● **Task item**
Please give back word for word the lines of the material below between the line containing "Administering Medicines" and the line containing "Sporting Activities", inclusive.

● **Supplied records**

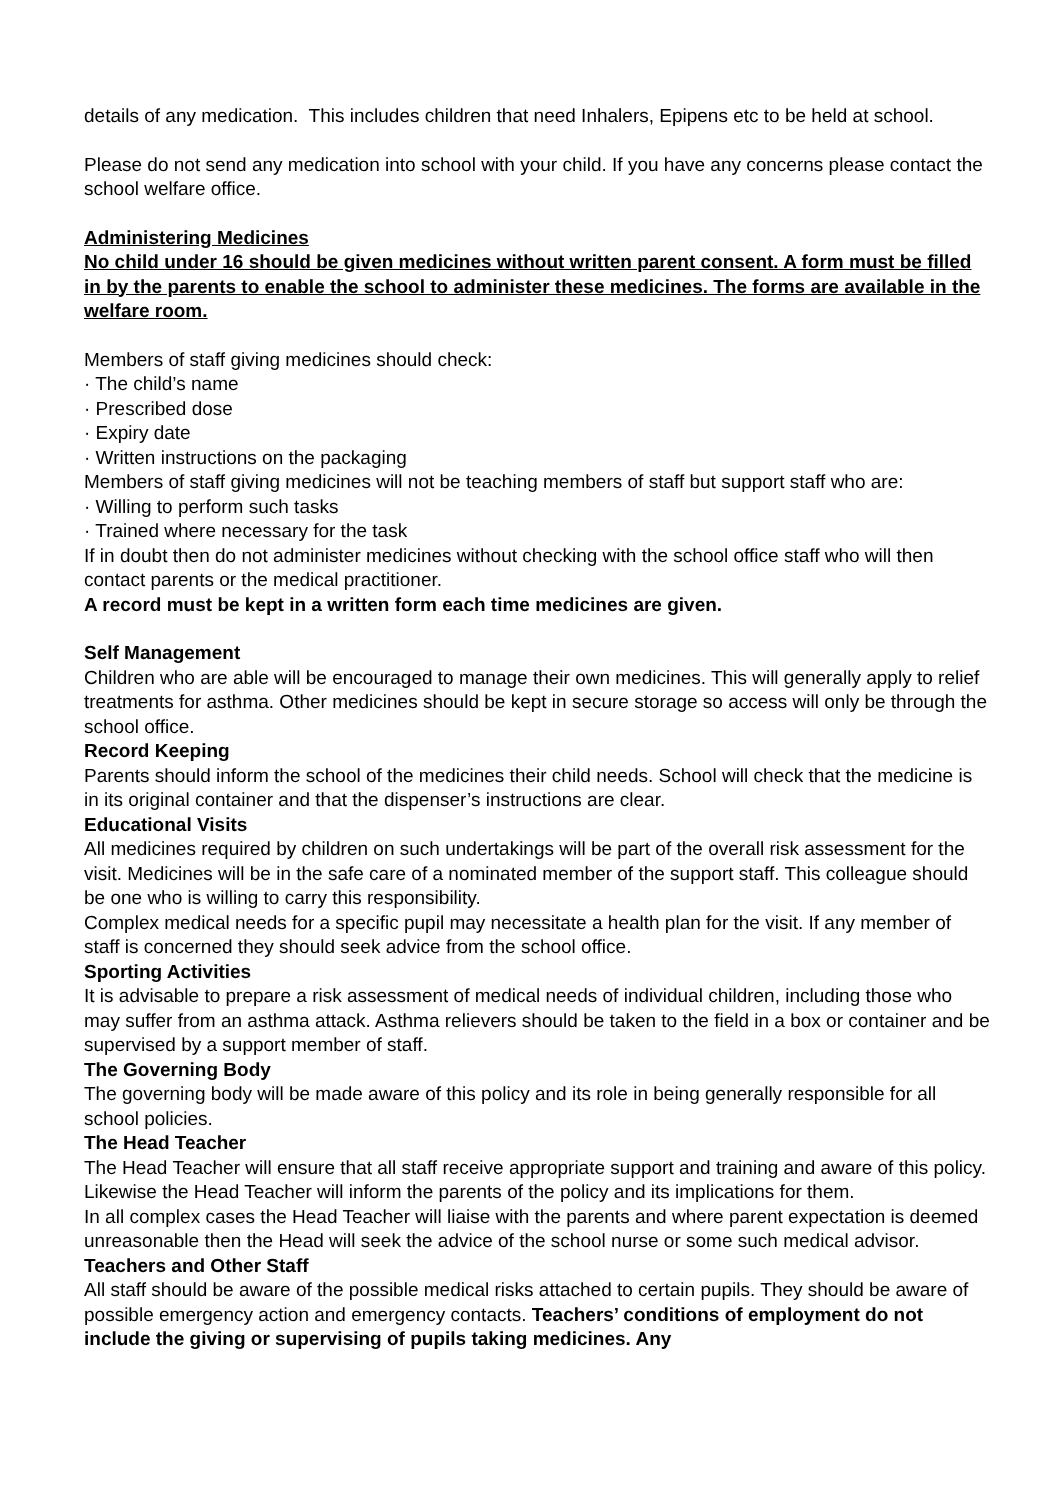details of any medication. This includes children that need Inhalers, Epipens etc to be held at school.
Please do not send any medication into school with your child. If you have any concerns please contact the school welfare office.
Administering Medicines
No child under 16 should be given medicines without written parent consent. A form must be filled in by the parents to enable the school to administer these medicines. The forms are available in the welfare room.
Members of staff giving medicines should check:
· The child’s name
· Prescribed dose
· Expiry date
· Written instructions on the packaging
Members of staff giving medicines will not be teaching members of staff but support staff who are:
· Willing to perform such tasks
· Trained where necessary for the task
If in doubt then do not administer medicines without checking with the school office staff who will then contact parents or the medical practitioner.
A record must be kept in a written form each time medicines are given.
Self Management
Children who are able will be encouraged to manage their own medicines. This will generally apply to relief treatments for asthma. Other medicines should be kept in secure storage so access will only be through the school office.
Record Keeping
Parents should inform the school of the medicines their child needs. School will check that the medicine is in its original container and that the dispenser’s instructions are clear.
Educational Visits
All medicines required by children on such undertakings will be part of the overall risk assessment for the visit. Medicines will be in the safe care of a nominated member of the support staff. This colleague should be one who is willing to carry this responsibility.
Complex medical needs for a specific pupil may necessitate a health plan for the visit. If any member of staff is concerned they should seek advice from the school office.
Sporting Activities
It is advisable to prepare a risk assessment of medical needs of individual children, including those who may suffer from an asthma attack. Asthma relievers should be taken to the field in a box or container and be supervised by a support member of staff.
The Governing Body
The governing body will be made aware of this policy and its role in being generally responsible for all school policies.
The Head Teacher
The Head Teacher will ensure that all staff receive appropriate support and training and aware of this policy. Likewise the Head Teacher will inform the parents of the policy and its implications for them.
In all complex cases the Head Teacher will liaise with the parents and where parent expectation is deemed unreasonable then the Head will seek the advice of the school nurse or some such medical advisor.
Teachers and Other Staff
All staff should be aware of the possible medical risks attached to certain pupils. They should be aware of possible emergency action and emergency contacts. Teachers’ conditions of employment do not include the giving or supervising of pupils taking medicines. Any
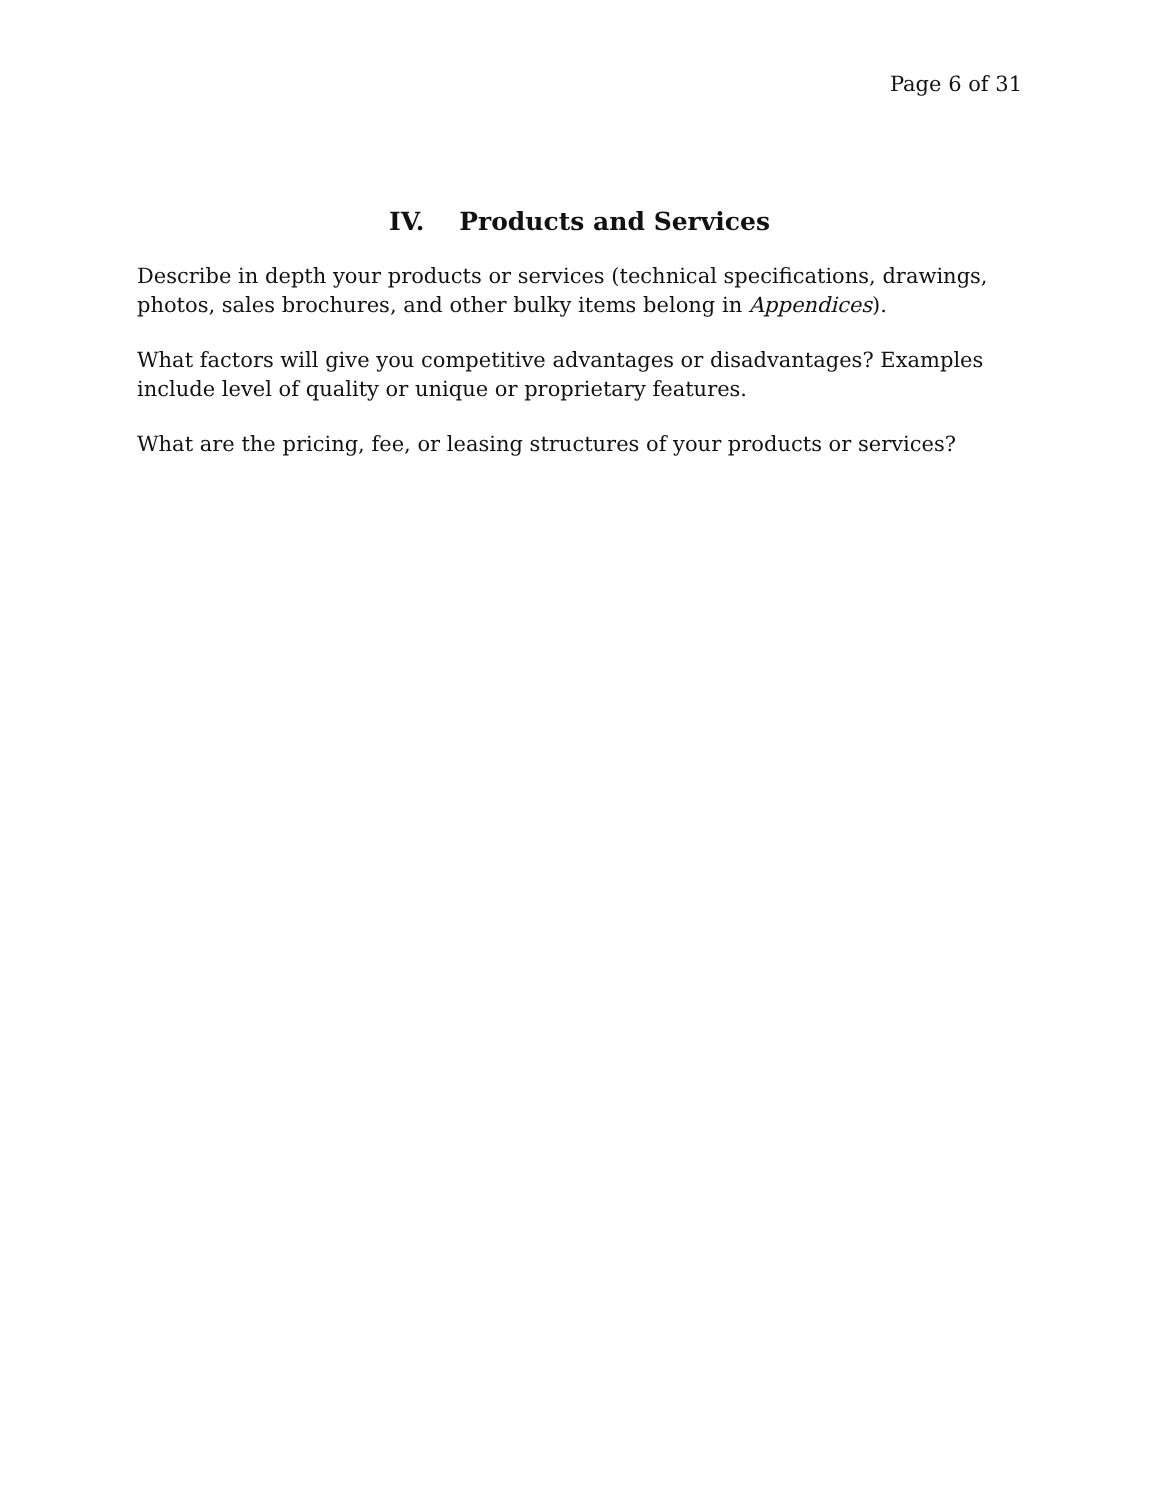Page 6 of 31
IV. Products and Services
Describe in depth your products or services (technical specifications, drawings, photos, sales brochures, and other bulky items belong in Appendices).
What factors will give you competitive advantages or disadvantages? Examples include level of quality or unique or proprietary features.
What are the pricing, fee, or leasing structures of your products or services?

● **Exercise output**
Administering Medicines
No child under 16 should be given medicines without written parent consent. A form must be filled in by the parents to enable the school to administer these medicines. The forms are available in the welfare room.
Members of staff giving medicines should check:
· The child’s name
· Prescribed dose
· Expiry date
· Written instructions on the packaging
Members of staff giving medicines will not be teaching members of staff but support staff who are:
· Willing to perform such tasks
· Trained where necessary for the task
If in doubt then do not administer medicines without checking with the school office staff who will then contact parents or the medical practitioner.
A record must be kept in a written form each time medicines are given.
Self Management
Children who are able will be encouraged to manage their own medicines. This will generally apply to relief treatments for asthma. Other medicines should be kept in secure storage so access will only be through the school office.
Record Keeping
Parents should inform the school of the medicines their child needs. School will check that the medicine is in its original container and that the dispenser’s instructions are clear.
Educational Visits
All medicines required by children on such undertakings will be part of the overall risk assessment for the visit. Medicines will be in the safe care of a nominated member of the support staff. This colleague should be one who is willing to carry this responsibility.
Complex medical needs for a specific pupil may necessitate a health plan for the visit. If any member of staff is concerned they should seek advice from the school office.
Sporting Activities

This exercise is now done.